Из открытых окон траттории зазвучала музыка, и Ден очнулся. Он подался назад, оглянулся, вышел из-за своего душистого укрытия и спокойным шагом направился к открытым дверям. Алекс уже успел устроиться за столиком на двоих у левой стенки. Увидев товарища, он встал, заулыбался и помахал рукой. Ден подошёл, кивнул и сел, не говоря ни слова. Мулат встретил его напряжённый вопросительный взгляд, едва заметно поднял брови, однако не подал виду:
— Что заказывать будем? — довольно громко осведомился он.
— Ты, я смотрю, на русский перешёл, — с иронией прищурился Ден.
— А то! Теперь только по-русски! — не заметив подвоха, снова оскалил в сверкающей улыбке зубы собеседник.
В зале стоял полумрак, но и в неверном свете свечей было видно, что мулат много моложе своего напарника. Он был оживлён, вернее, взвинчен. Ему не сиделось на месте. Молчать он во всяком случае не мог.
— Давай, кореш, сейчас хоть пожрём, как люди! Он развернул меню, напечатанное, как это принято в курортных местах, на нескольких языках.
— Если ты пиццу хочешь, тут есть. Вот, например, эта поинтересней: «маринара» — матросская, или «куатростаджионе» — четырёх времен года.
11
Ну «кальцоне» нас не удивишь, ага — «кон ла скаролла», то есть с диким салатом, а?

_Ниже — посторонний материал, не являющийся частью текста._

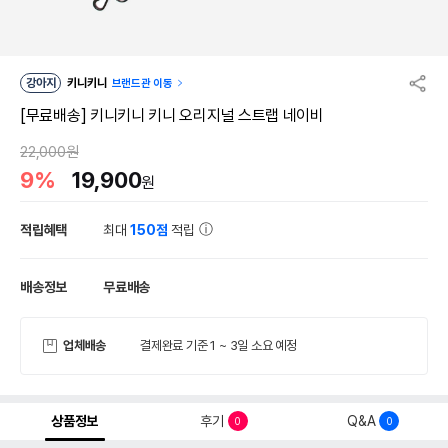
강아지
키니키니
브랜드관 이동
[무료배송] 키니키니 키니 오리지널 스트랩 네이비
22,000원
9%
19,900
원
적립혜택
최대
150점
적립
배송정보
무료배송
업체배송
결제완료 기준 1 ~ 3일 소요 예정
상품정보
후기
Q&A
0
0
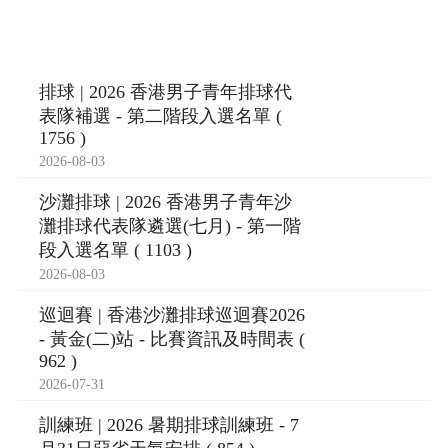
排球 | 2026 香港男子青年排球代
表隊補選 - 第二階段入選名單 (
1756 )
2026-08-03
沙灘排球 | 2026 香港男子青年沙
灘排球代表隊遴選(七月) - 第一階
段入選名單 ( 1103 )
2026-08-03
巡迴賽 | 香港沙灘排球巡迴賽2026
- 黃金(二)站 - 比賽資訊及時間表 (
962 )
2026-07-31
訓練班 | 2026 暑期排球訓練班 - 7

— Да неохота пиццу. Дома надоела.
— О, ну тогда смотри. На закуску можно анчоусы взять или такие маленькие маринованные рыбки — алюцце. Их на побережье ловят. И к ним салат Капрезе. Или нет, баклажаны с грибами и пармезаном. А как ты насчёт супа?
— Не много ли? — сдержанно и недружелюбно отозвался Ден.

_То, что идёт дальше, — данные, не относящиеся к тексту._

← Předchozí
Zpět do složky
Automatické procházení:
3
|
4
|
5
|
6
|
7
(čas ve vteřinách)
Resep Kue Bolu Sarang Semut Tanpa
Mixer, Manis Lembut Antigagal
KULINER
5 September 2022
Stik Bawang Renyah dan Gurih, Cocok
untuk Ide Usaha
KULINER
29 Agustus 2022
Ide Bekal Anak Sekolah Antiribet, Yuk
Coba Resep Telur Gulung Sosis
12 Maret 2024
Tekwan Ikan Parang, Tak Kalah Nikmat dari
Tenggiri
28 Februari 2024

— А чё? Мы не спешим, и я приглашаю. Гляди тут какая штука есть — акуа пацца — безумная вода. Этот бульон с чесноком, оливковым маслом и жареными помидорами, — увлечённо повествовал Алекс.
— А сам ты что будешь?
— Я? Обязательно суп, вернее уху. У тебя сверху на пятой странице стоит «дзуппа ди пеше», уха по-итальянски из рыбы и моллюсков! — Алекс зацокал языком.
— А какая здесь рыба?
— Чаще всего морской петух и окунь. Слушай, давай всяких морских зверей закажем: мидий, кальмаров, осьминогов, креветок!
— Постой-ка, — прервал Ден эту кулинарную арию, — а мясо есть у них?
— А как же. Кролик по-охотничьи — конильо алла каччиатора.
— Идёт. А то пицца, пицца… Вот эту ушастую пиццу хочу. И красного вина мне возьми.